RECORD EXTRACTS →
- Opening Delimiter -
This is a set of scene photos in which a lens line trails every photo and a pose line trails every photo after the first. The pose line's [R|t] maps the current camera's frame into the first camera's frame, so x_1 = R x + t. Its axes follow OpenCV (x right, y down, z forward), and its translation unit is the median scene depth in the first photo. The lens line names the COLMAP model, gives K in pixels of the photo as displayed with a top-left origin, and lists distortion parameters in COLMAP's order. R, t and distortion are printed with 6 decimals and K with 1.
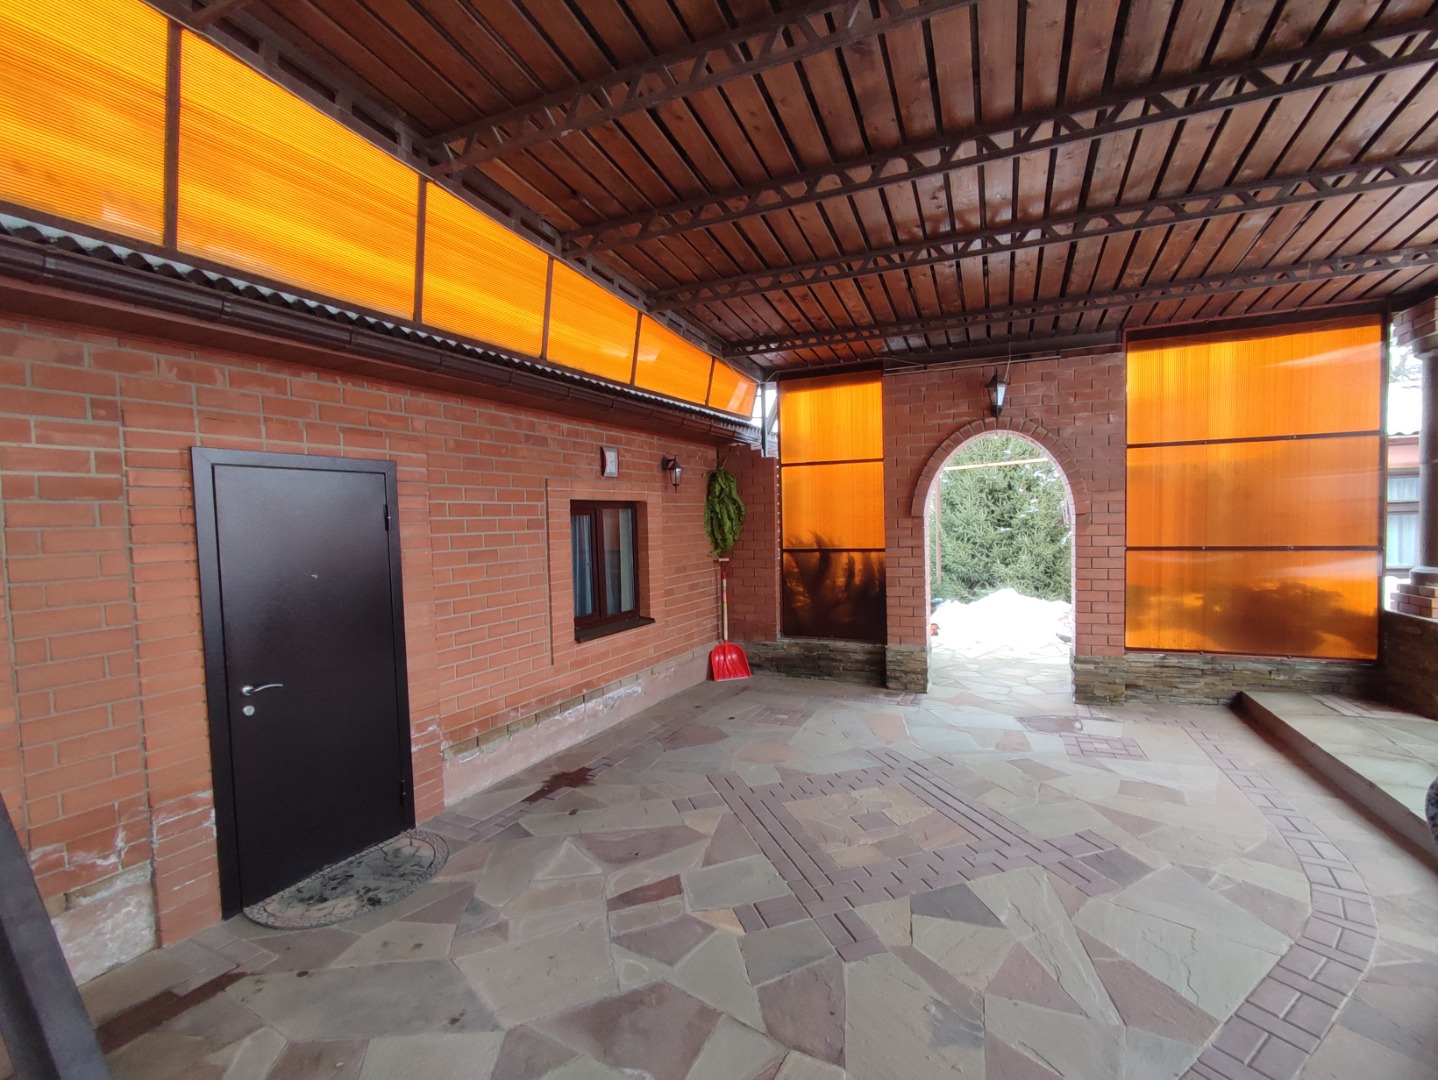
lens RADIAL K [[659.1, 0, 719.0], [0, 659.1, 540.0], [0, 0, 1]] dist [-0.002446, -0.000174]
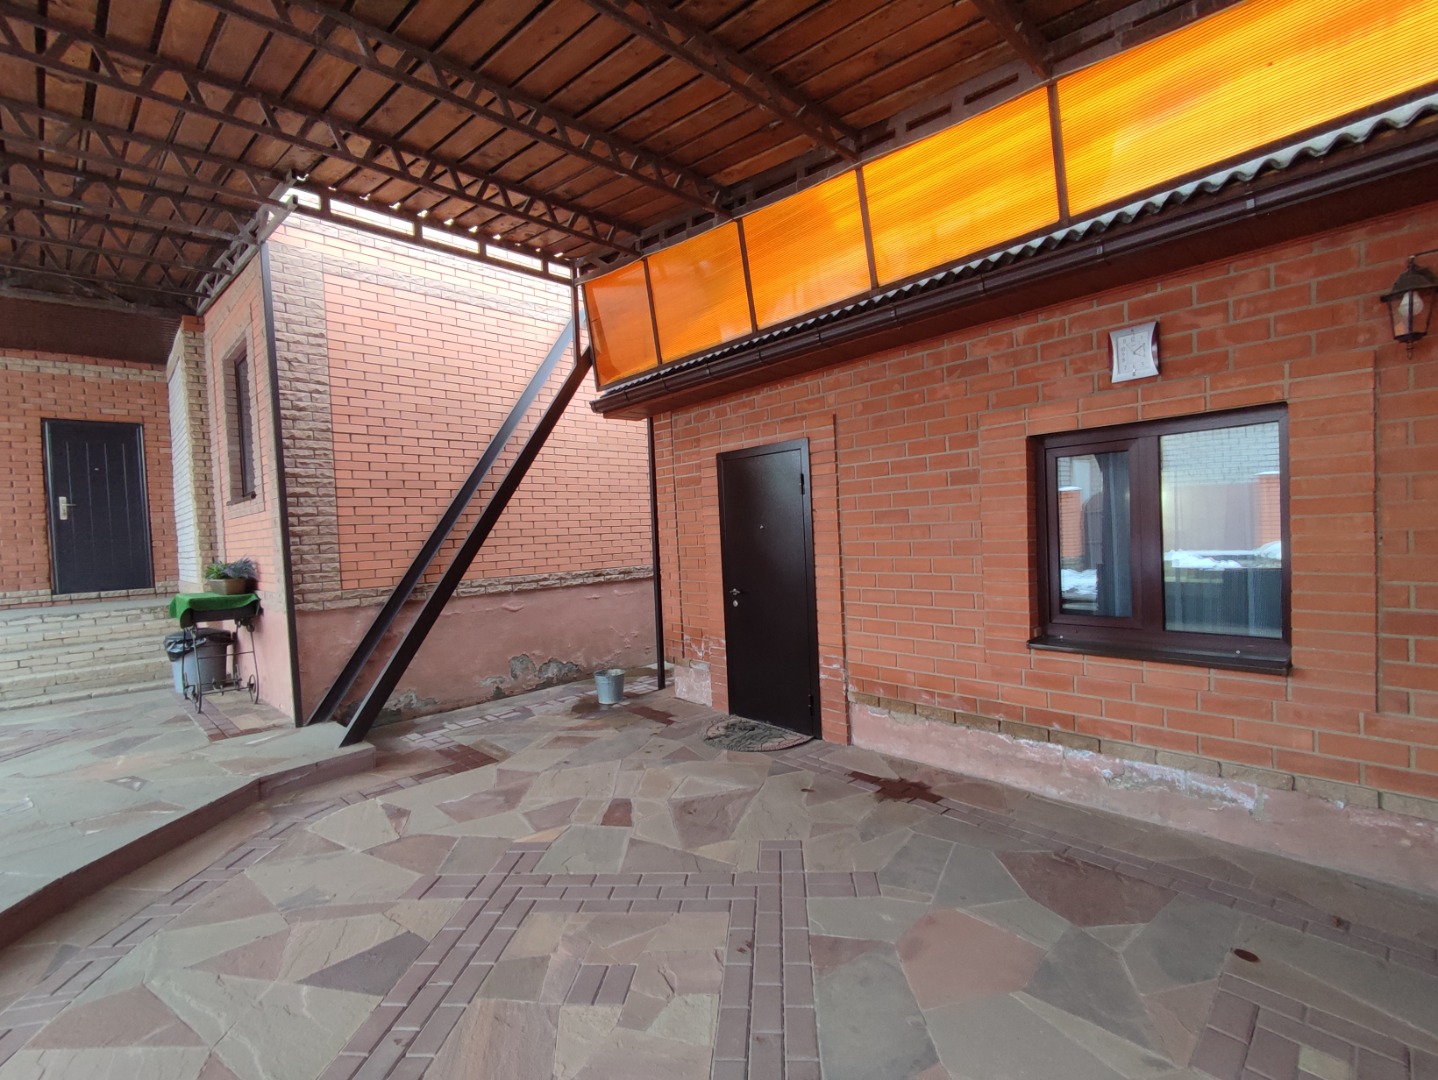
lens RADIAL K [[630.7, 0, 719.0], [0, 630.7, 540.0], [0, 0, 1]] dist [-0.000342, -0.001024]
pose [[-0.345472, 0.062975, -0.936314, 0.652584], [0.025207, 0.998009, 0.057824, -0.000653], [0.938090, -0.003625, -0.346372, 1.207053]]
- Closing Delimiter -
- Opening Delimiter -
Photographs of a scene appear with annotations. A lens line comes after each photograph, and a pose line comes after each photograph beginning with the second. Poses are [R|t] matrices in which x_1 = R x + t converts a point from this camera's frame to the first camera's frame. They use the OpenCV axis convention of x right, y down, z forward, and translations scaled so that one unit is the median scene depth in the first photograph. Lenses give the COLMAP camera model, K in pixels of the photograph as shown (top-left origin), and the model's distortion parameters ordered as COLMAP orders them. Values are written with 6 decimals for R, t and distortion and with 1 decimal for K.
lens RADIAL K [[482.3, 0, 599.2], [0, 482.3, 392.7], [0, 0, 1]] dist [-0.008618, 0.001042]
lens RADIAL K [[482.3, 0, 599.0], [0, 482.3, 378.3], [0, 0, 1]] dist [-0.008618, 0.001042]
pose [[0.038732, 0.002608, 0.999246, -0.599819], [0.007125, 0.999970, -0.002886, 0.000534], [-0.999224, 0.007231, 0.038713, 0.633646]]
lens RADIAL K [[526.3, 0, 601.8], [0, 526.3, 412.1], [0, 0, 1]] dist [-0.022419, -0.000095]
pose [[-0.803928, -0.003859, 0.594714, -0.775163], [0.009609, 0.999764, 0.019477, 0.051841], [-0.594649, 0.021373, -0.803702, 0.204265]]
- Closing Delimiter -
WHAT TO WORK ON →
Rewrite the lines that run from the line containing "Photographs of a" through the line containing "0.021373, -0.803702, 0.204265]]", both included, and change "lens line" to "intrinsics line" while leaving everything else as it is. Return only those lines.

WORKED SOLUTION →
Photographs of a scene appear with annotations. A intrinsics line comes after each photograph, and a pose line comes after each photograph beginning with the second. Poses are [R|t] matrices in which x_1 = R x + t converts a point from this camera's frame to the first camera's frame. They use the OpenCV axis convention of x right, y down, z forward, and translations scaled so that one unit is the median scene depth in the first photograph. Lenses give the COLMAP camera model, K in pixels of the photograph as shown (top-left origin), and the model's distortion parameters ordered as COLMAP orders them. Values are written with 6 decimals for R, t and distortion and with 1 decimal for K.
lens RADIAL K [[482.3, 0, 599.2], [0, 482.3, 392.7], [0, 0, 1]] dist [-0.008618, 0.001042]
lens RADIAL K [[482.3, 0, 599.0], [0, 482.3, 378.3], [0, 0, 1]] dist [-0.008618, 0.001042]
pose [[0.038732, 0.002608, 0.999246, -0.599819], [0.007125, 0.999970, -0.002886, 0.000534], [-0.999224, 0.007231, 0.038713, 0.633646]]
lens RADIAL K [[526.3, 0, 601.8], [0, 526.3, 412.1], [0, 0, 1]] dist [-0.022419, -0.000095]
pose [[-0.803928, -0.003859, 0.594714, -0.775163], [0.009609, 0.999764, 0.019477, 0.051841], [-0.594649, 0.021373, -0.803702, 0.204265]]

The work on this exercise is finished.